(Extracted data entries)

--- START ---

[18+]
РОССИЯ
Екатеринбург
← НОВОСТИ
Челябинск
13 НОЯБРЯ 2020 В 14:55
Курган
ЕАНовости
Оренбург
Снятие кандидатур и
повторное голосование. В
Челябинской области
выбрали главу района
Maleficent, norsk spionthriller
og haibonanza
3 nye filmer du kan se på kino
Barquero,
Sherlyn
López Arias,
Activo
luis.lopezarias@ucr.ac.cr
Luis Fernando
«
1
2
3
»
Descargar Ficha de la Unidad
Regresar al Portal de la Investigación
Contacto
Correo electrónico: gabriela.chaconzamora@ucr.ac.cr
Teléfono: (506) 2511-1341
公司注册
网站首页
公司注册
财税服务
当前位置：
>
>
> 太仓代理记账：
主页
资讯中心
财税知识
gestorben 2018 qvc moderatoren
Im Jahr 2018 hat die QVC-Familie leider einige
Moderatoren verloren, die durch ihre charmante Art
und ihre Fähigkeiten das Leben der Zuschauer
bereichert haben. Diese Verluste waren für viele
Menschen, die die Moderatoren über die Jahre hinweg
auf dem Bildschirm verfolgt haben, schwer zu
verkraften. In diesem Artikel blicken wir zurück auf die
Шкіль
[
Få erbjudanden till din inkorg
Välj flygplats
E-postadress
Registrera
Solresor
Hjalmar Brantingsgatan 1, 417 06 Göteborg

--- END ---
--- START ---

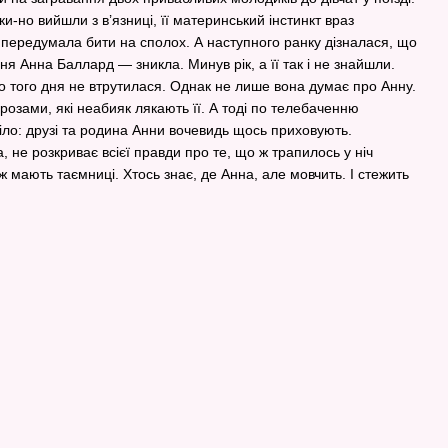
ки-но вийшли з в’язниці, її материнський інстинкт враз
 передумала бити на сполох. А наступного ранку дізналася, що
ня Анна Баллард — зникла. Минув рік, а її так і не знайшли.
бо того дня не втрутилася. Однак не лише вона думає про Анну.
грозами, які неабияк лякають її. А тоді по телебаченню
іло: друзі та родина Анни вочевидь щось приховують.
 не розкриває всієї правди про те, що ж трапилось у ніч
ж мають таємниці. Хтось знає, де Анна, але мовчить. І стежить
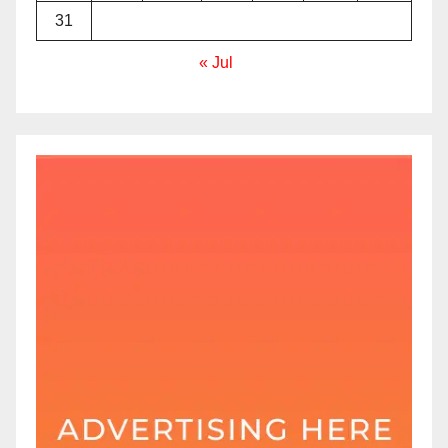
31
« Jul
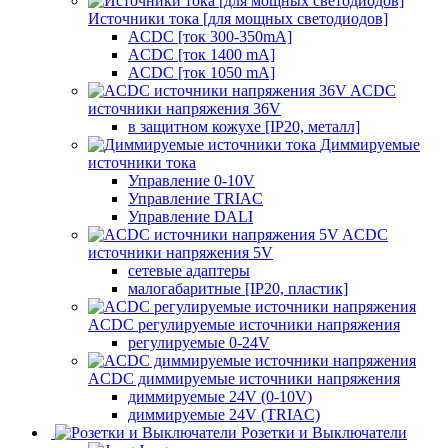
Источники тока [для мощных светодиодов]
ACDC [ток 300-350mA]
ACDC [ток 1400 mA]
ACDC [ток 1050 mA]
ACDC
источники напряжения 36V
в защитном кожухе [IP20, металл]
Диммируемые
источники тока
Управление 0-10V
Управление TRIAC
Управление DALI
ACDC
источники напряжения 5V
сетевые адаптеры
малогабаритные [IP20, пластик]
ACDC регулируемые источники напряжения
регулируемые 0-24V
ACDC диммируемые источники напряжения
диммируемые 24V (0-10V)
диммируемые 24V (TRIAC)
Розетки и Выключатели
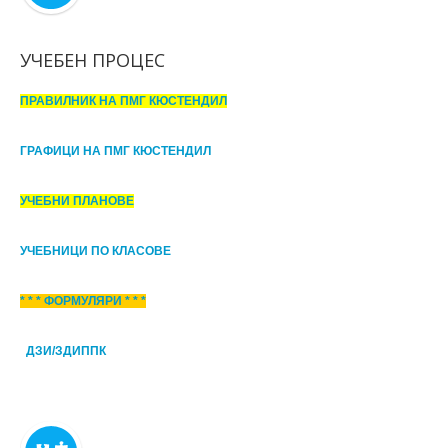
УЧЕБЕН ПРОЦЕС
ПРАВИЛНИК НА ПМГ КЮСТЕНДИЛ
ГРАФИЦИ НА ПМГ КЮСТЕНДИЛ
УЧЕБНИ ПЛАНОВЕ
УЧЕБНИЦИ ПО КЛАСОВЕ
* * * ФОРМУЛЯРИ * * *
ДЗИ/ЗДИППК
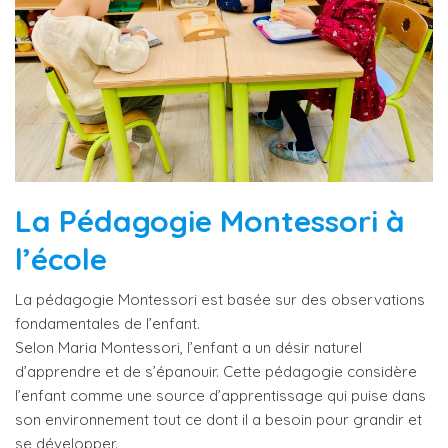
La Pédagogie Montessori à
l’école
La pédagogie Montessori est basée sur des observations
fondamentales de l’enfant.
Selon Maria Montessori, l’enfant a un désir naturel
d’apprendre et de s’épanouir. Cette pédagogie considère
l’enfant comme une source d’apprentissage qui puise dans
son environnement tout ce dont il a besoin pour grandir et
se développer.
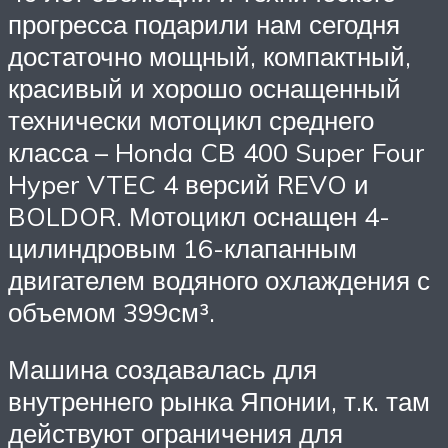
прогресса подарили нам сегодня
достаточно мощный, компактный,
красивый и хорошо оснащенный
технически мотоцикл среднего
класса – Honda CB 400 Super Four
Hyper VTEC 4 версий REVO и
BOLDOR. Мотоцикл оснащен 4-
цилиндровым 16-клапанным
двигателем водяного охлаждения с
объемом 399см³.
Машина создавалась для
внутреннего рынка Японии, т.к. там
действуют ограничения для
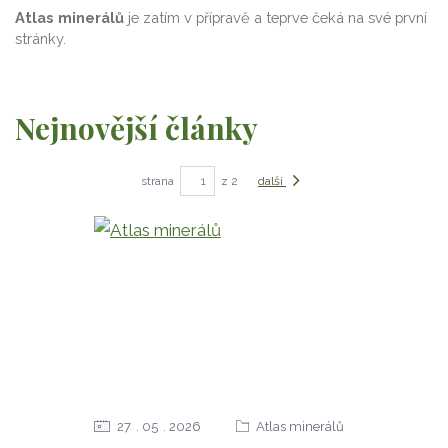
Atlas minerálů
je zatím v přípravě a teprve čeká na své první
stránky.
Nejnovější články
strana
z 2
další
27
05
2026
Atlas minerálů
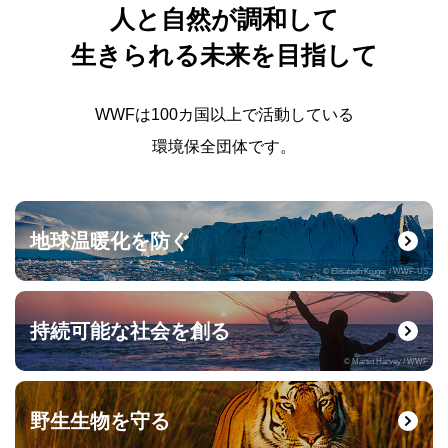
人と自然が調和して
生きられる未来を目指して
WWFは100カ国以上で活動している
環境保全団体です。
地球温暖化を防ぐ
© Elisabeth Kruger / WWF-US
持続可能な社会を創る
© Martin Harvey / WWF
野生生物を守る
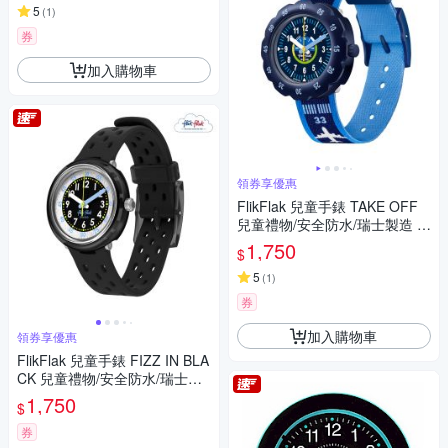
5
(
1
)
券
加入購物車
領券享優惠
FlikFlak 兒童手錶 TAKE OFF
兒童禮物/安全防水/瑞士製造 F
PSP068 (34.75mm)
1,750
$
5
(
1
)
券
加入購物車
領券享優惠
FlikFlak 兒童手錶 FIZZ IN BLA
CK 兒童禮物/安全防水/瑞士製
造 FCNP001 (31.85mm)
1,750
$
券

--- END ---

▶ [TASK REQUIREMENTS]: Leave out every picture, and copy exactly the lines above starting at the one holding "Машина создавалась для" and ending at the one holding "FlikFlak 兒童手錶 TAKE OFF", no more and no less.

▶ [TASK ANSWER]:
Машина создавалась для
внутреннего рынка Японии, т.к. там
действуют ограничения для
Atlas minerálů
je zatím v přípravě a teprve čeká na své první
stránky.
Nejnovější články
strana
z 2
další
27
05
2026
Atlas minerálů
人と自然が調和して
生きられる未来を目指して
WWFは100カ国以上で活動している
環境保全団体です。
地球温暖化を防ぐ
© Elisabeth Kruger / WWF-US
持続可能な社会を創る
© Martin Harvey / WWF
野生生物を守る
5
(
1
)
券
加入購物車
領券享優惠
FlikFlak 兒童手錶 TAKE OFF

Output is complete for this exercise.